— Data to process —

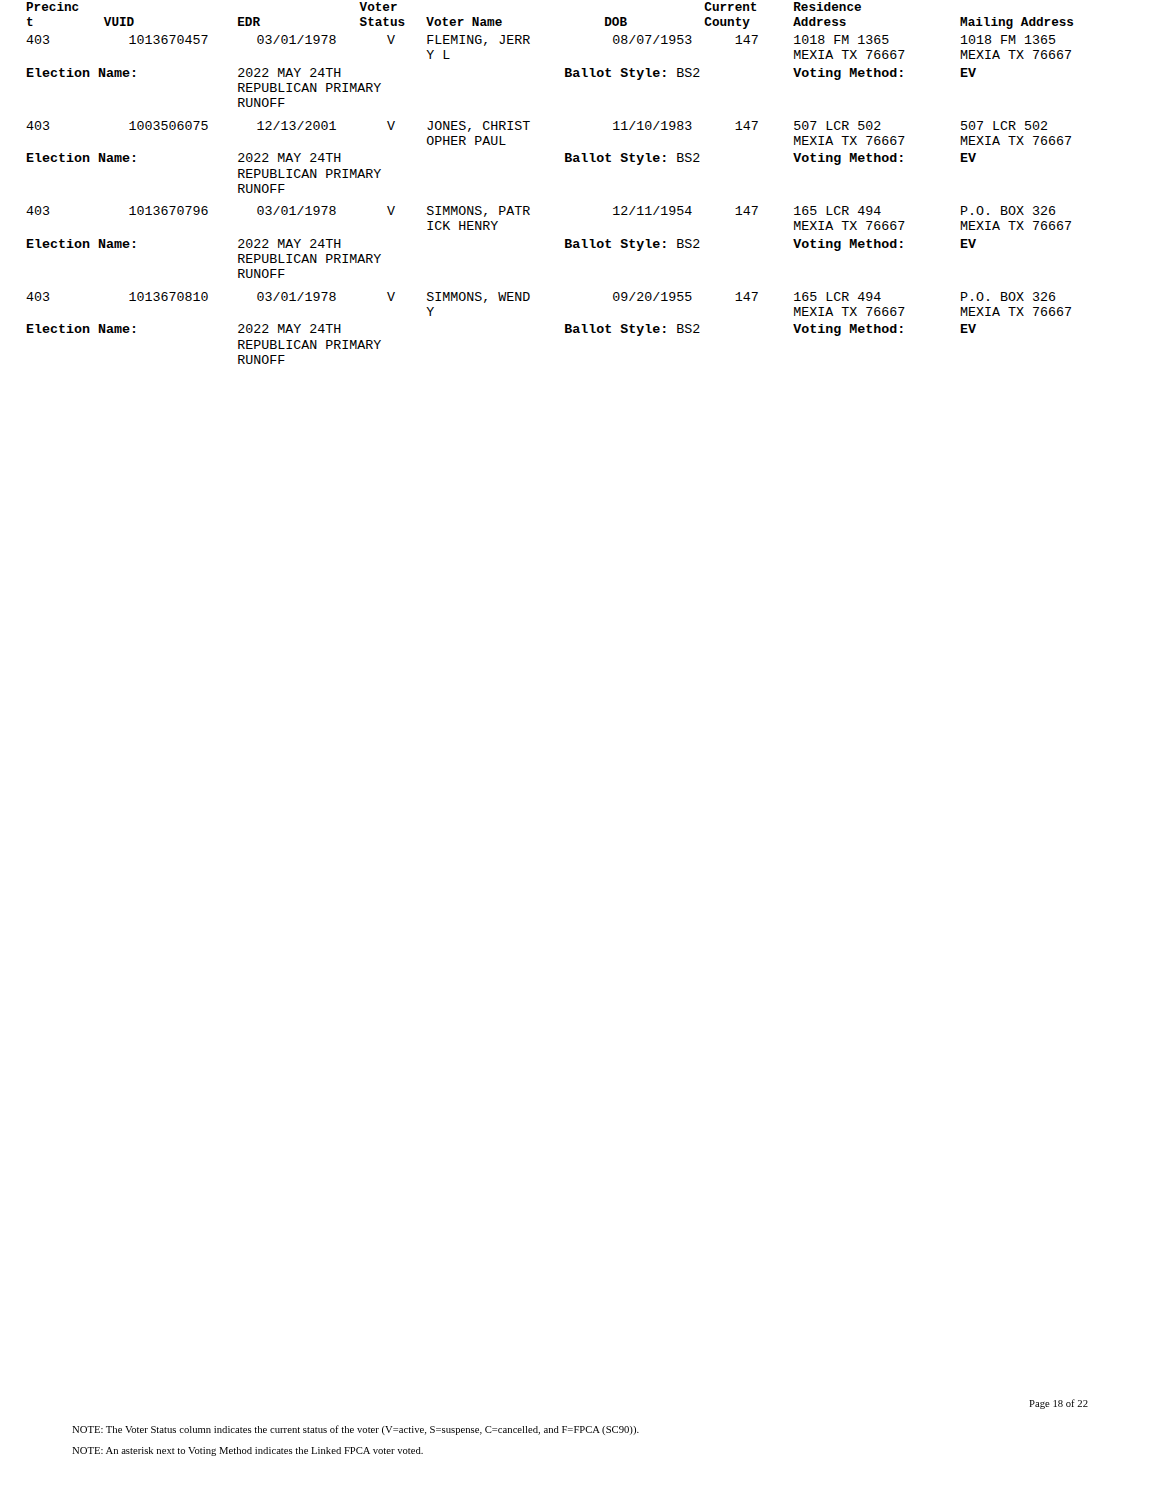| Precinc t | VUID | EDR | Voter Status | Voter Name | DOB | Current County | Residence Address | Mailing Address |
| --- | --- | --- | --- | --- | --- | --- | --- | --- |
| 403 | 1013670457 | 03/01/1978 | V | FLEMING, JERR Y L | 08/07/1953 | 147 | 1018 FM 1365 MEXIA TX 76667 | 1018 FM 1365 MEXIA TX 76667 |
| Election Name: | 2022 MAY 24TH REPUBLICAN PRIMARY RUNOFF | Ballot Style: BS2 | | Voting Method: | EV |
| 403 | 1003506075 | 12/13/2001 | V | JONES, CHRIST OPHER PAUL | 11/10/1983 | 147 | 507 LCR 502 MEXIA TX 76667 | 507 LCR 502 MEXIA TX 76667 |
| Election Name: | 2022 MAY 24TH REPUBLICAN PRIMARY RUNOFF | Ballot Style: BS2 | | Voting Method: | EV |
| 403 | 1013670796 | 03/01/1978 | V | SIMMONS, PATR ICK HENRY | 12/11/1954 | 147 | 165 LCR 494 MEXIA TX 76667 | P.O. BOX 326 MEXIA TX 76667 |
| Election Name: | 2022 MAY 24TH REPUBLICAN PRIMARY RUNOFF | Ballot Style: BS2 | | Voting Method: | EV |
| 403 | 1013670810 | 03/01/1978 | V | SIMMONS, WEND Y | 09/20/1955 | 147 | 165 LCR 494 MEXIA TX 76667 | P.O. BOX 326 MEXIA TX 76667 |
| Election Name: | 2022 MAY 24TH REPUBLICAN PRIMARY RUNOFF | Ballot Style: BS2 | | Voting Method: | EV |
Page 18 of 22
NOTE: The Voter Status column indicates the current status of the voter (V=active, S=suspense, C=cancelled, and F=FPCA (SC90)).
NOTE: An asterisk next to Voting Method indicates the Linked FPCA voter voted.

— What the exercise asks —
Write the lines above out again exactly, excluding every picture.

— Final answer —
| Precinc t | VUID | EDR | Voter Status | Voter Name | DOB | Current County | Residence Address | Mailing Address |
| --- | --- | --- | --- | --- | --- | --- | --- | --- |
| 403 | 1013670457 | 03/01/1978 | V | FLEMING, JERR Y L | 08/07/1953 | 147 | 1018 FM 1365 MEXIA TX 76667 | 1018 FM 1365 MEXIA TX 76667 |
| Election Name: | 2022 MAY 24TH REPUBLICAN PRIMARY RUNOFF | Ballot Style: BS2 | | Voting Method: | EV |
| 403 | 1003506075 | 12/13/2001 | V | JONES, CHRIST OPHER PAUL | 11/10/1983 | 147 | 507 LCR 502 MEXIA TX 76667 | 507 LCR 502 MEXIA TX 76667 |
| Election Name: | 2022 MAY 24TH REPUBLICAN PRIMARY RUNOFF | Ballot Style: BS2 | | Voting Method: | EV |
| 403 | 1013670796 | 03/01/1978 | V | SIMMONS, PATR ICK HENRY | 12/11/1954 | 147 | 165 LCR 494 MEXIA TX 76667 | P.O. BOX 326 MEXIA TX 76667 |
| Election Name: | 2022 MAY 24TH REPUBLICAN PRIMARY RUNOFF | Ballot Style: BS2 | | Voting Method: | EV |
| 403 | 1013670810 | 03/01/1978 | V | SIMMONS, WEND Y | 09/20/1955 | 147 | 165 LCR 494 MEXIA TX 76667 | P.O. BOX 326 MEXIA TX 76667 |
| Election Name: | 2022 MAY 24TH REPUBLICAN PRIMARY RUNOFF | Ballot Style: BS2 | | Voting Method: | EV |
Page 18 of 22
NOTE: The Voter Status column indicates the current status of the voter (V=active, S=suspense, C=cancelled, and F=FPCA (SC90)).
NOTE: An asterisk next to Voting Method indicates the Linked FPCA voter voted.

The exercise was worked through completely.